INFORMATION SUPPLIED:
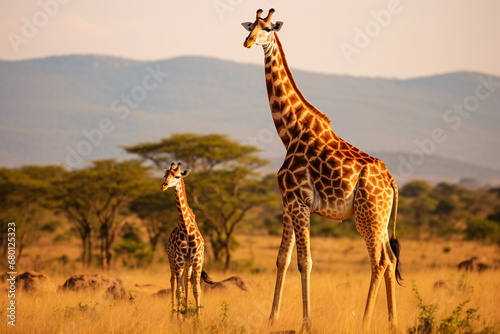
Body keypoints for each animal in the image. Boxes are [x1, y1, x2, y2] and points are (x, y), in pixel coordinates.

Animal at [161, 163, 210, 320]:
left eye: (177, 176)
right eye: (165, 175)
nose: (164, 186)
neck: (186, 228)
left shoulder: (197, 259)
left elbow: (196, 289)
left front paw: (197, 319)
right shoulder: (179, 260)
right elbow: (179, 290)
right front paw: (179, 318)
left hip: (188, 263)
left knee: (186, 282)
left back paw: (186, 311)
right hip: (172, 260)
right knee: (173, 282)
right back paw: (174, 314)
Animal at [242, 7, 402, 332]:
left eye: (267, 28)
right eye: (250, 26)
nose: (248, 42)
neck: (290, 131)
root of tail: (391, 181)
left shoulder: (300, 201)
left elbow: (305, 262)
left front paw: (306, 322)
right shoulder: (287, 203)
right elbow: (282, 259)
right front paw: (271, 318)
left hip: (367, 216)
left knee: (379, 261)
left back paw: (365, 321)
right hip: (379, 218)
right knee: (391, 259)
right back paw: (392, 322)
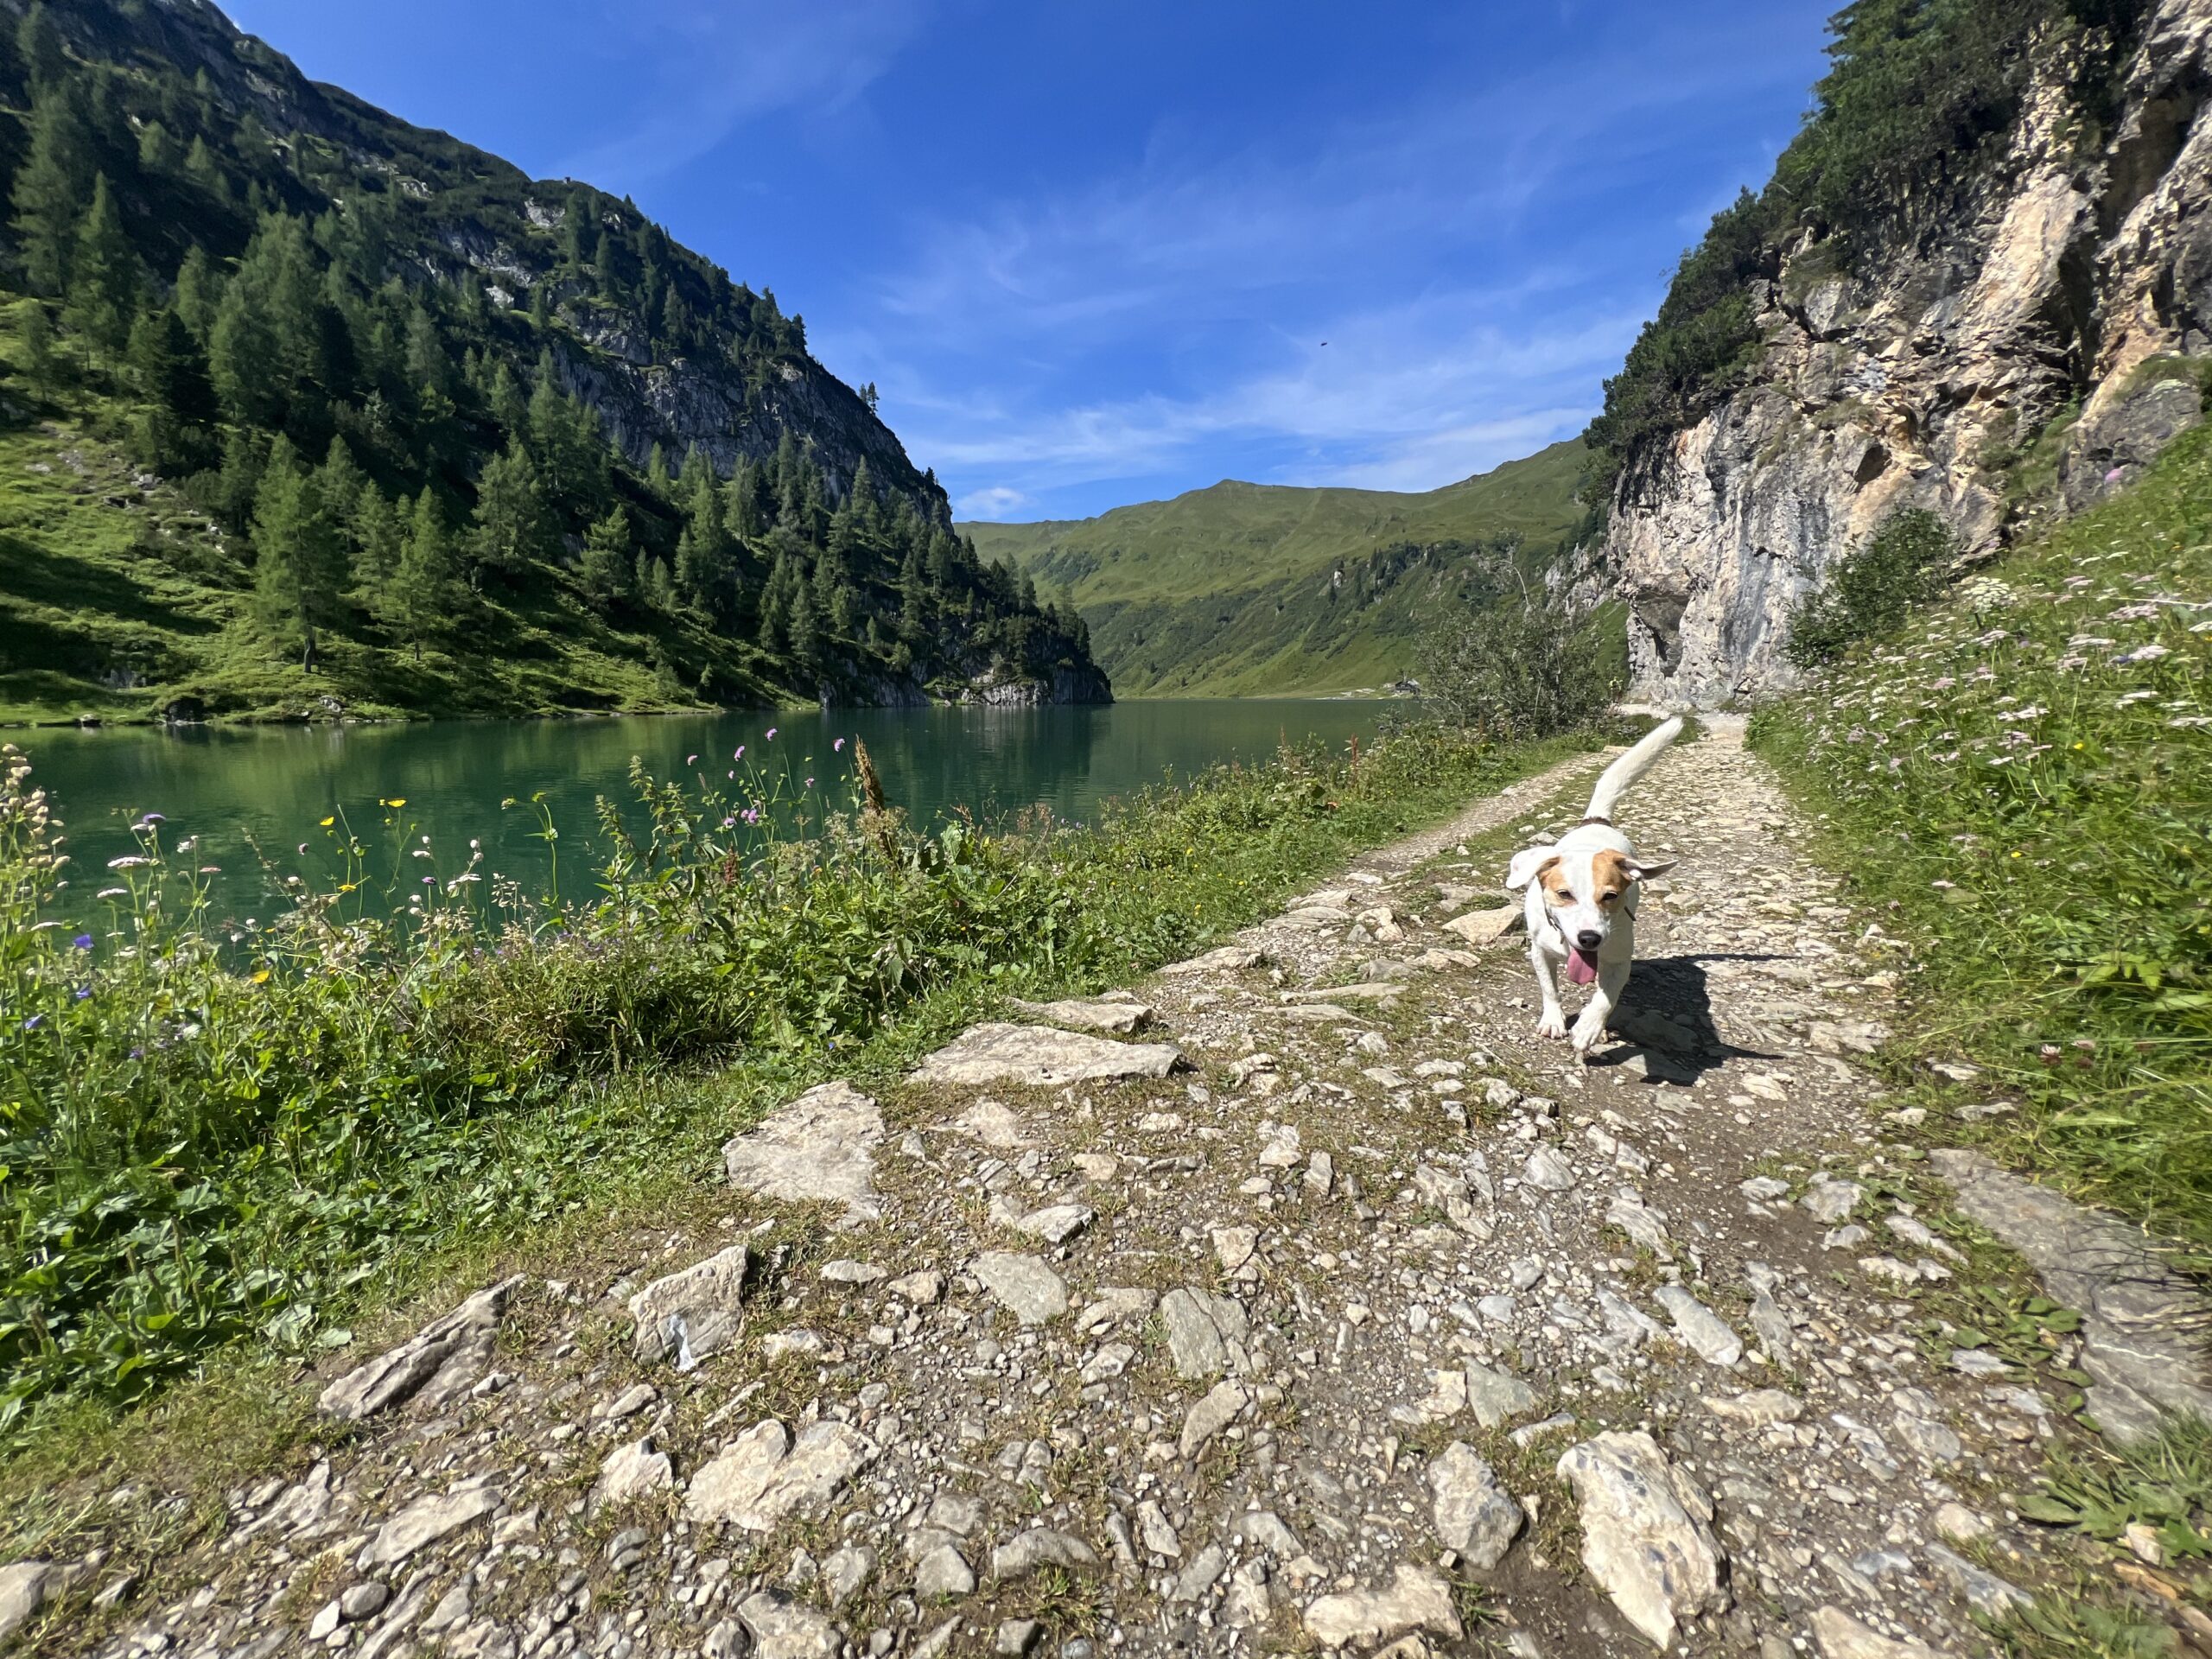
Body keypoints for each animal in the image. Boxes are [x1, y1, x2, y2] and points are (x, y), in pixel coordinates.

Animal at [1513, 721, 1681, 1057]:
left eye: (1610, 896)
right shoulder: (1540, 951)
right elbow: (1549, 988)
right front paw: (1554, 1019)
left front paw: (1589, 1028)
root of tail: (1597, 821)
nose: (1590, 938)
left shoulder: (1619, 960)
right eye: (1564, 894)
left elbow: (1606, 998)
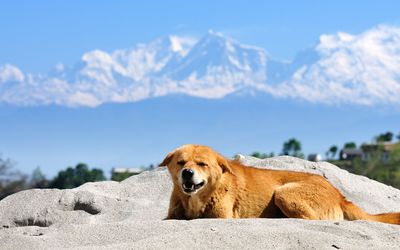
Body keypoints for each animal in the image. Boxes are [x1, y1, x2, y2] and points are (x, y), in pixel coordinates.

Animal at [159, 144, 400, 224]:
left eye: (202, 164)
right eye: (181, 163)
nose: (187, 173)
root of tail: (339, 194)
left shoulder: (221, 217)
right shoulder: (171, 215)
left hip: (284, 193)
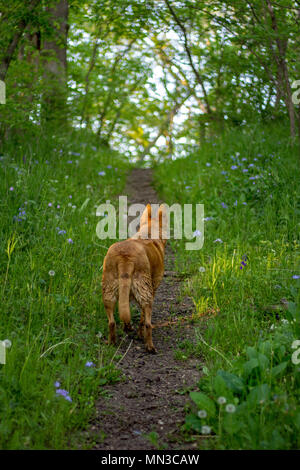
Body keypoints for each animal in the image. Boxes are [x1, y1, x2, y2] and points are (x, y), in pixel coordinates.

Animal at [102, 202, 168, 352]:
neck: (148, 233)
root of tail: (125, 257)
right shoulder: (153, 288)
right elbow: (143, 319)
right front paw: (139, 334)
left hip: (109, 291)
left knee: (112, 322)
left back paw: (112, 341)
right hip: (145, 293)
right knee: (147, 323)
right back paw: (150, 347)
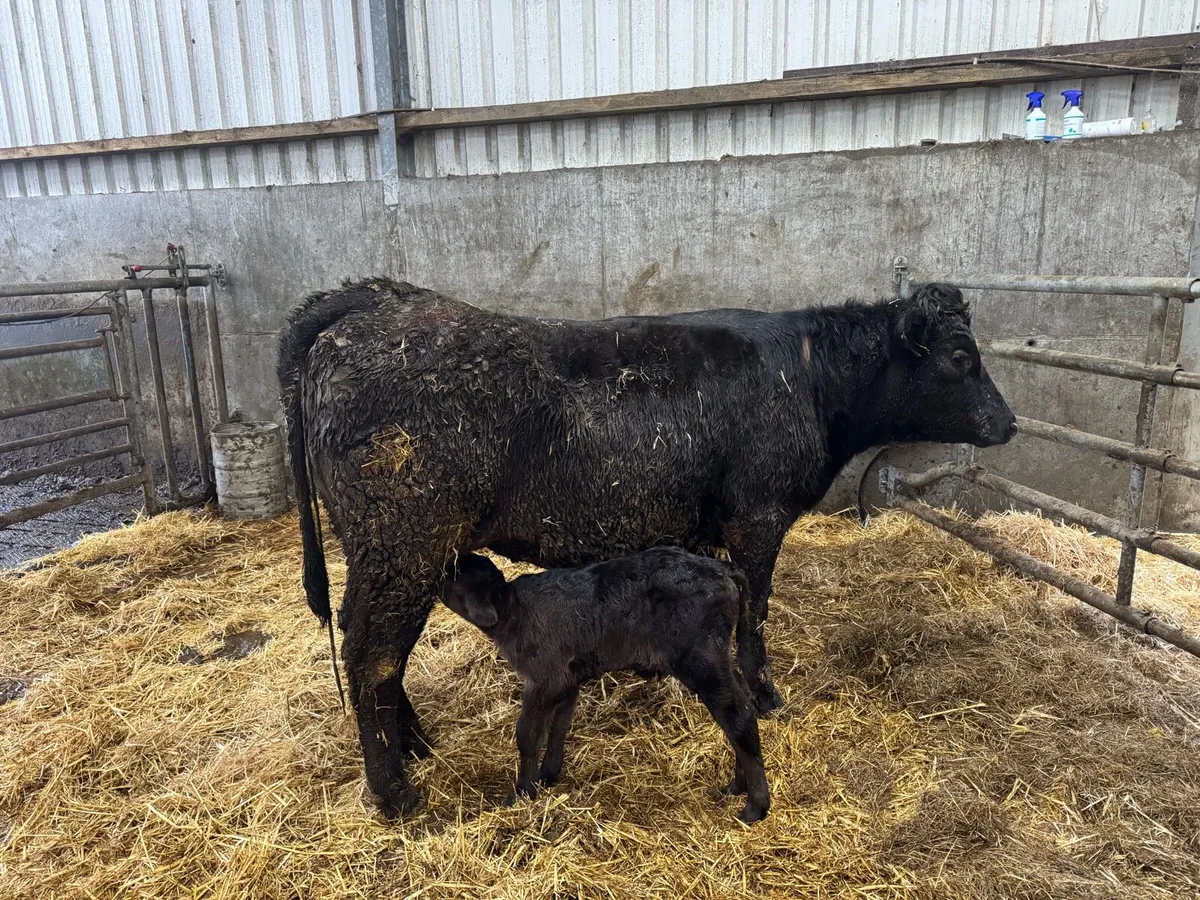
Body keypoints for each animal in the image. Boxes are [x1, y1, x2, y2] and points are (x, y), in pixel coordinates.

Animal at [278, 277, 1015, 817]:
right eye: (961, 358)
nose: (1008, 423)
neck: (804, 375)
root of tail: (377, 300)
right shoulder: (758, 517)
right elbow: (755, 613)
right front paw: (766, 694)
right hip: (402, 542)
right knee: (370, 655)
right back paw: (396, 793)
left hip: (399, 552)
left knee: (378, 652)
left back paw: (416, 748)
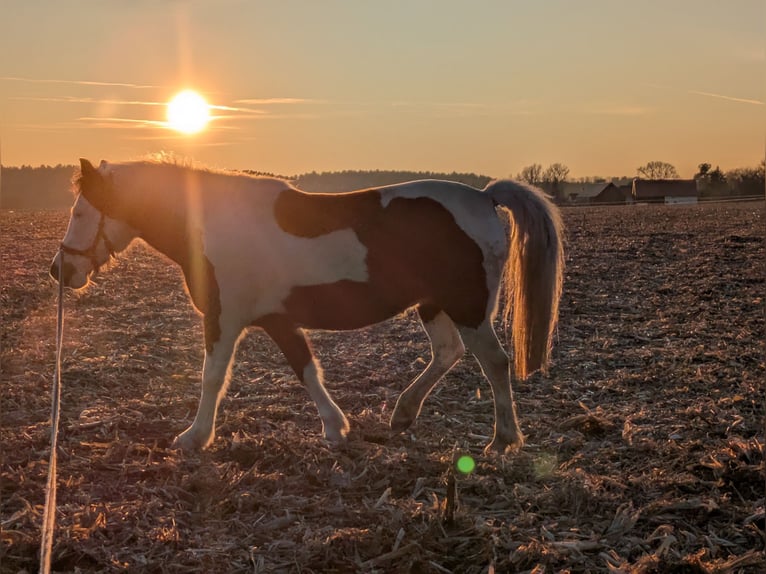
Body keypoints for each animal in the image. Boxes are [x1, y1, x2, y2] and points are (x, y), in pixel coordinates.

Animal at [51, 158, 564, 454]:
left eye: (79, 211)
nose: (60, 270)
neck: (210, 224)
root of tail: (483, 197)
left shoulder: (225, 319)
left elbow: (213, 377)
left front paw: (194, 438)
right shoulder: (278, 320)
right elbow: (307, 371)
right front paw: (337, 429)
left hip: (468, 308)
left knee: (495, 362)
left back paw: (503, 438)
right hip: (433, 305)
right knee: (447, 354)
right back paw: (403, 414)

PROBLEM DETAILS:
Both the line containing "right shoulder: (1540, 951)" and the line containing "nose: (187, 173)" above belong in the output, as do the lines between them. Print them exactly, without pictures.

OUTPUT FOR THIS EXERCISE:
right shoulder: (1540, 951)
right elbow: (1549, 988)
right front paw: (1554, 1019)
left front paw: (1589, 1028)
root of tail: (1597, 821)
nose: (1590, 938)
left shoulder: (1619, 960)
right eye: (1564, 894)
left elbow: (1606, 998)
Body keypoints for each animal in the image. Boxes are [x1, y1, x2, y2] and points are (x, y), in pixel coordinates.

Animal at [159, 144, 400, 224]:
left eye: (202, 164)
right eye: (181, 163)
nose: (187, 173)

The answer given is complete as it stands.